Housing Starts Are Down but Permits & Completions Are Up

Finally, some good news in the home construction world as building permits and completions were both up in September, according to the Census Bureau’s September New Residential Construction report.

  • HOUSING STARTS: The only bad news in the report had privately-owned housing starts falling 8.1% to a seasonally adjusted annual rate of 1,439,000, this is 7.7% lower than last year and worse than economist predictions of a 6.2% drop.
  • BUILDING PERMITS: Privately-owned housing units unexpectedly rose in September by 1.4% to a seasonally adjusted annual rate of 1,564,000, this is higher than economist predictions of a 0.7% drop but is still 3.2% lower than last year.
  • HOUSING COMPLETIONS: Continues to be the bright spot for construction as privately owned housing completions were up 6.1% to a seasonally adjusted annual rate of 1,427,000, this is up 15.7% from last year.
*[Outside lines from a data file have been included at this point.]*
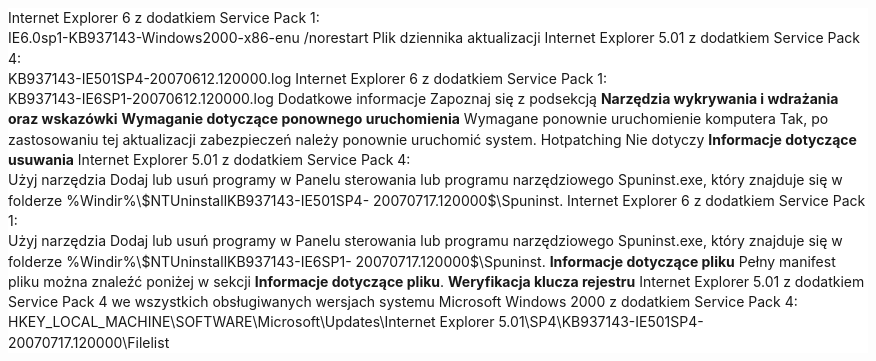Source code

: <td style="border:1px solid black;"></td>
<td style="border:1px solid black;">Internet Explorer 6 z dodatkiem Service Pack 1:<br />
IE6.0sp1-KB937143-Windows2000-x86-enu /norestart</td>
</tr>
<tr class="odd">
<td style="border:1px solid black;">Plik dziennika aktualizacji</td>
<td style="border:1px solid black;">Internet Explorer 5.01 z dodatkiem Service Pack 4:<br />
KB937143-IE501SP4-20070612.120000.log</td>
</tr>
<tr class="even">
<td style="border:1px solid black;"></td>
<td style="border:1px solid black;">Internet Explorer 6 z dodatkiem Service Pack 1:<br />
KB937143-IE6SP1-20070612.120000.log</td>
</tr>
<tr class="odd">
<td style="border:1px solid black;">Dodatkowe informacje</td>
<td style="border:1px solid black;">Zapoznaj się z podsekcją <strong>Narzędzia wykrywania i wdrażania oraz wskazówki</strong></td>
</tr>
<tr class="even">
<td style="border:1px solid black;"><strong>Wymaganie dotyczące ponownego uruchomienia</strong></td>
<td style="border:1px solid black;"></td>
</tr>
<tr class="odd">
<td style="border:1px solid black;">Wymagane ponownie uruchomienie komputera</td>
<td style="border:1px solid black;">Tak, po zastosowaniu tej aktualizacji zabezpieczeń należy ponownie uruchomić system.</td>
</tr>
<tr class="even">
<td style="border:1px solid black;">Hotpatching</td>
<td style="border:1px solid black;">Nie dotyczy</td>
</tr>
<tr class="odd">
<td style="border:1px solid black;"><strong>Informacje dotyczące usuwania</strong></td>
<td style="border:1px solid black;">Internet Explorer 5.01 z dodatkiem Service Pack 4:<br />
Użyj narzędzia Dodaj lub usuń programy w Panelu sterowania lub programu narzędziowego Spuninst.exe, który znajduje się w folderze %Windir%\$NTUninstallKB937143-IE501SP4- 20070717.120000$\Spuninst.</td>
</tr>
<tr class="even">
<td style="border:1px solid black;"></td>
<td style="border:1px solid black;">Internet Explorer 6 z dodatkiem Service Pack 1:<br />
Użyj narzędzia Dodaj lub usuń programy w Panelu sterowania lub programu narzędziowego Spuninst.exe, który znajduje się w folderze %Windir%\$NTUninstallKB937143-IE6SP1- 20070717.120000$\Spuninst.</td>
</tr>
<tr class="odd">
<td style="border:1px solid black;"><strong>Informacje dotyczące pliku</strong></td>
<td style="border:1px solid black;">Pełny manifest pliku można znaleźć poniżej w sekcji <strong>Informacje dotyczące pliku</strong>.</td>
</tr>
<tr class="even">
<td style="border:1px solid black;"><strong>Weryfikacja klucza rejestru</strong></td>
<td style="border:1px solid black;">Internet Explorer 5.01 z dodatkiem Service Pack 4 we wszystkich obsługiwanych wersjach systemu Microsoft Windows 2000 z dodatkiem Service Pack 4:<br />
HKEY_LOCAL_MACHINE\SOFTWARE\Microsoft\Updates\Internet Explorer 5.01\SP4\KB937143-IE501SP4- 20070717.120000\Filelist</td>
</tr>
<tr class="odd">
<td style="border:1px solid black;"></td>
Southern Domination. Regionally, the South continues to dominate all categories. The South represents 54.5% of all building permits, 51.3% of housing starts, and 54.7% of housing completions.

  • Regarding single-family, the South’s dominance is even more pronounced, representing 60.7% of building permits, 60.1% of housing starts, and 61.6% of housing completions.

Analysis. Most of the decline in construction is single-family according to an analysis by Eric Basamajian at EPR Research “Building permits are declining, down 18% from the peak. But this decline is entirely from single-family permits, which are down 28% from the peak. Multi-family permits continue to trend higher.”